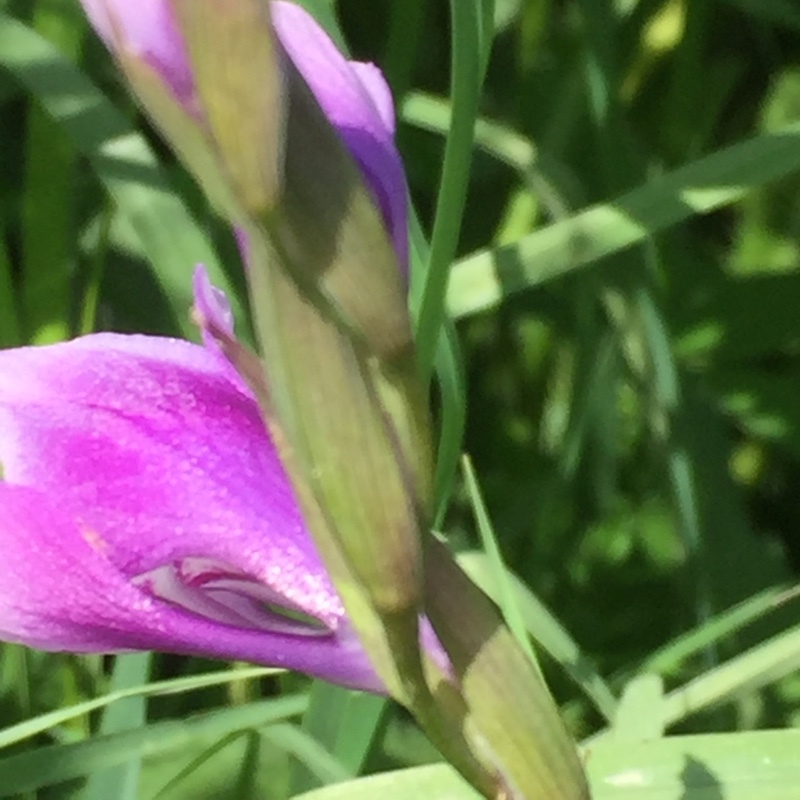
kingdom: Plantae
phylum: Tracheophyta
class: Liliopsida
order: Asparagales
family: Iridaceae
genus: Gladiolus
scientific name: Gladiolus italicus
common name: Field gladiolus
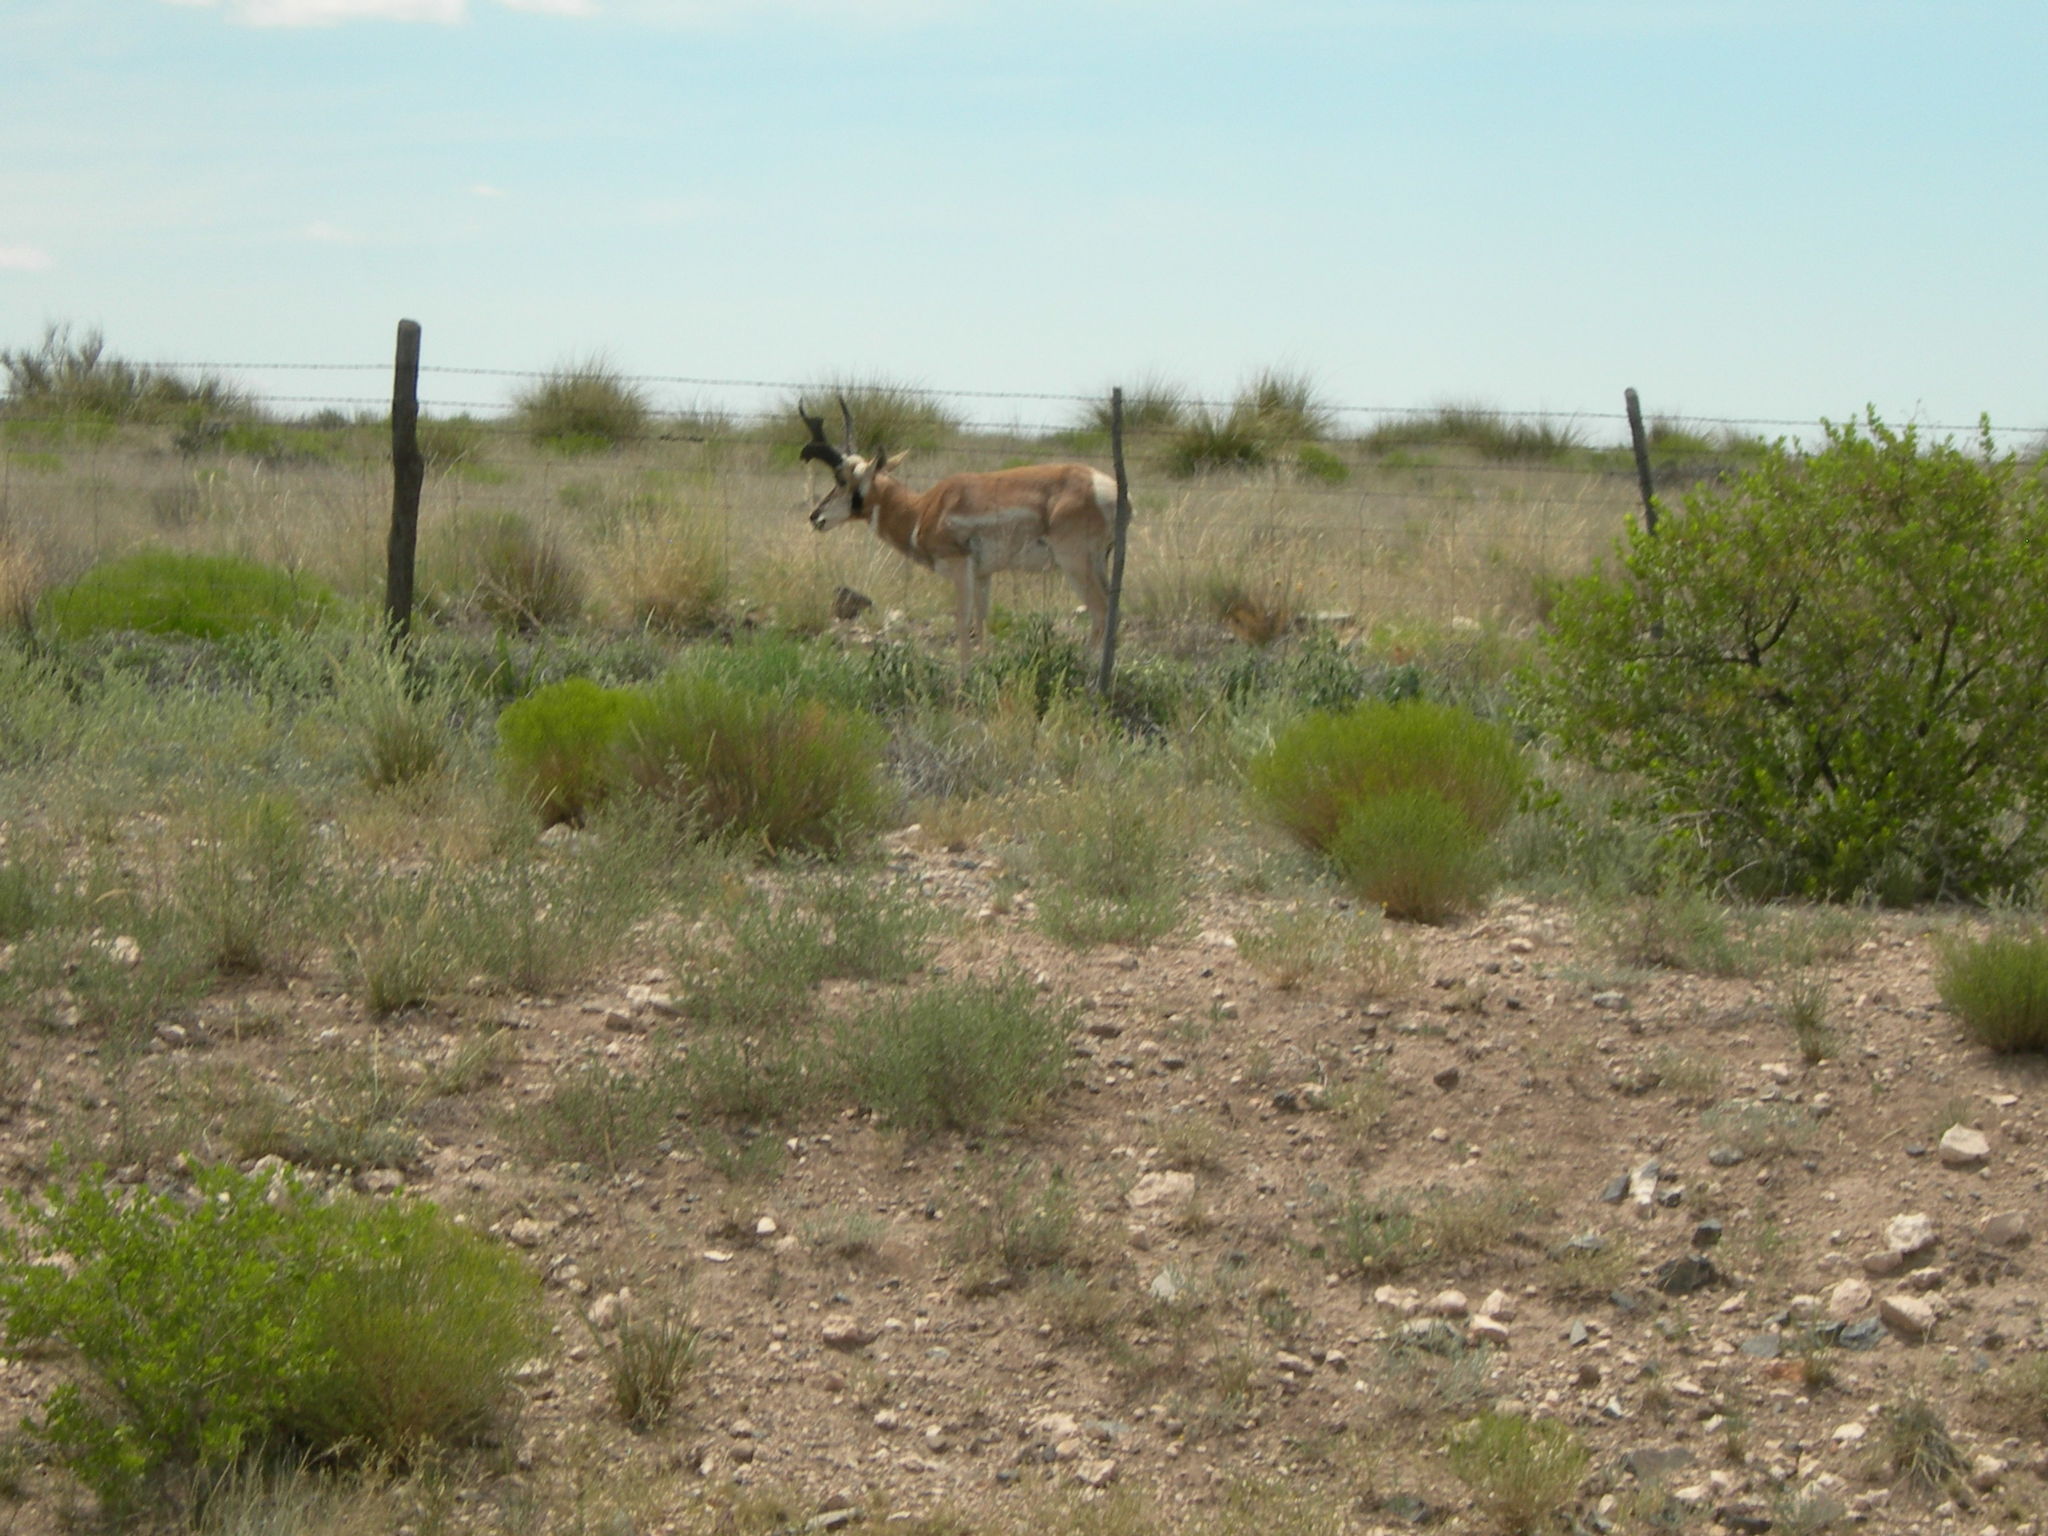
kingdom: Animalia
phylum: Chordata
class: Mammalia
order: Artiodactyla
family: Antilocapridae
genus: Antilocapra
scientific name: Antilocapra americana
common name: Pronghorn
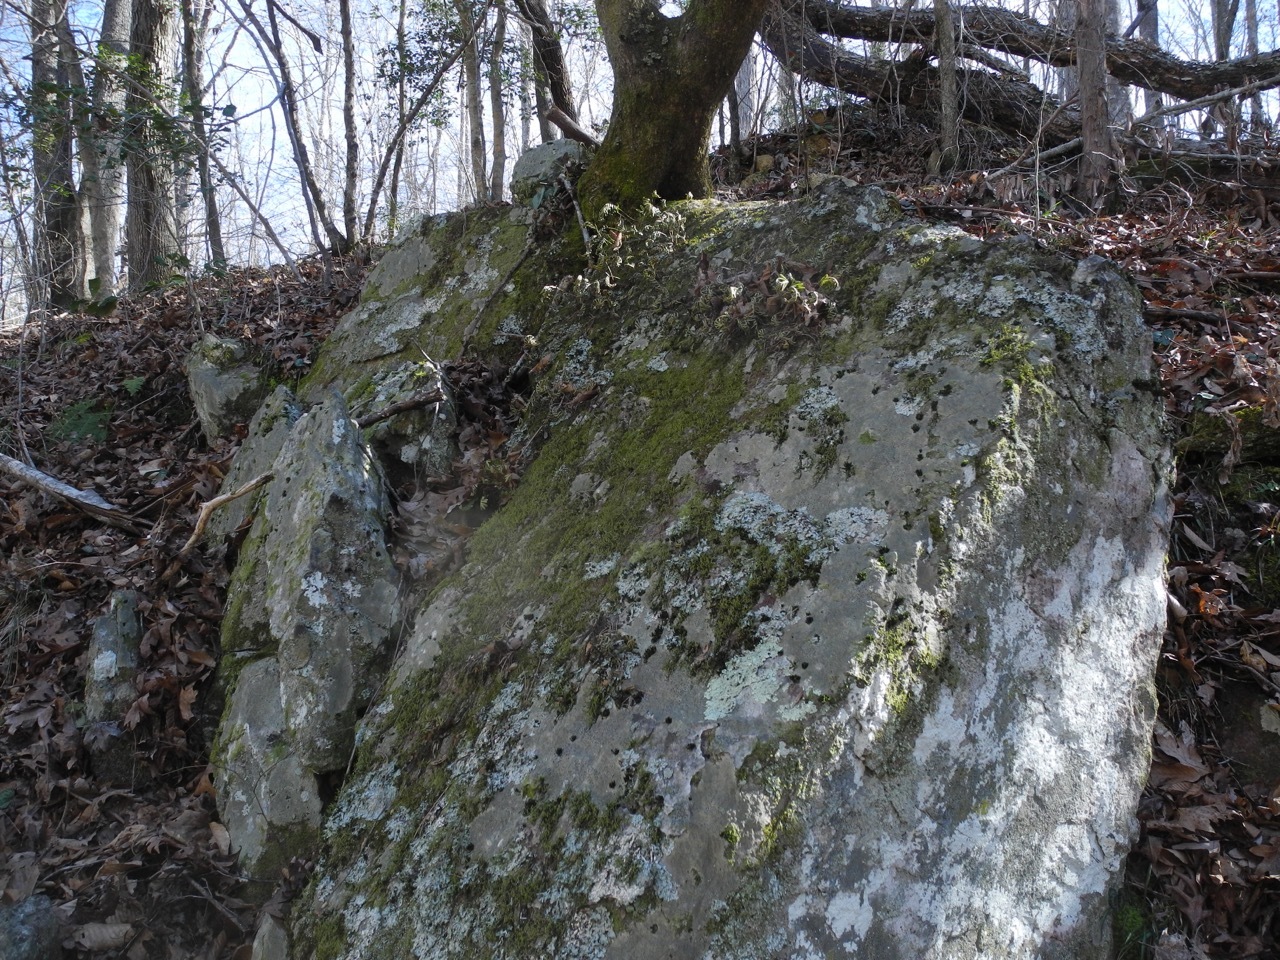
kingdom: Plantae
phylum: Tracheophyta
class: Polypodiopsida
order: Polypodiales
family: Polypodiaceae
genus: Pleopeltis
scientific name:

● WHAT IS EXPECTED: Write out all the rows again, swapping every "common name" for "vernacular name" and changing nothing else. Omit the picture lines.

● WRITTEN ANSWER:
kingdom: Plantae
phylum: Tracheophyta
class: Liliopsida
order: Asparagales
family: Iridaceae
genus: Gladiolus
scientific name: Gladiolus italicus
vernacular name: Field gladiolus
kingdom: Animalia
phylum: Chordata
class: Mammalia
order: Artiodactyla
family: Antilocapridae
genus: Antilocapra
scientific name: Antilocapra americana
vernacular name: Pronghorn
kingdom: Plantae
phylum: Tracheophyta
class: Polypodiopsida
order: Polypodiales
family: Polypodiaceae
genus: Pleopeltis
scientific name:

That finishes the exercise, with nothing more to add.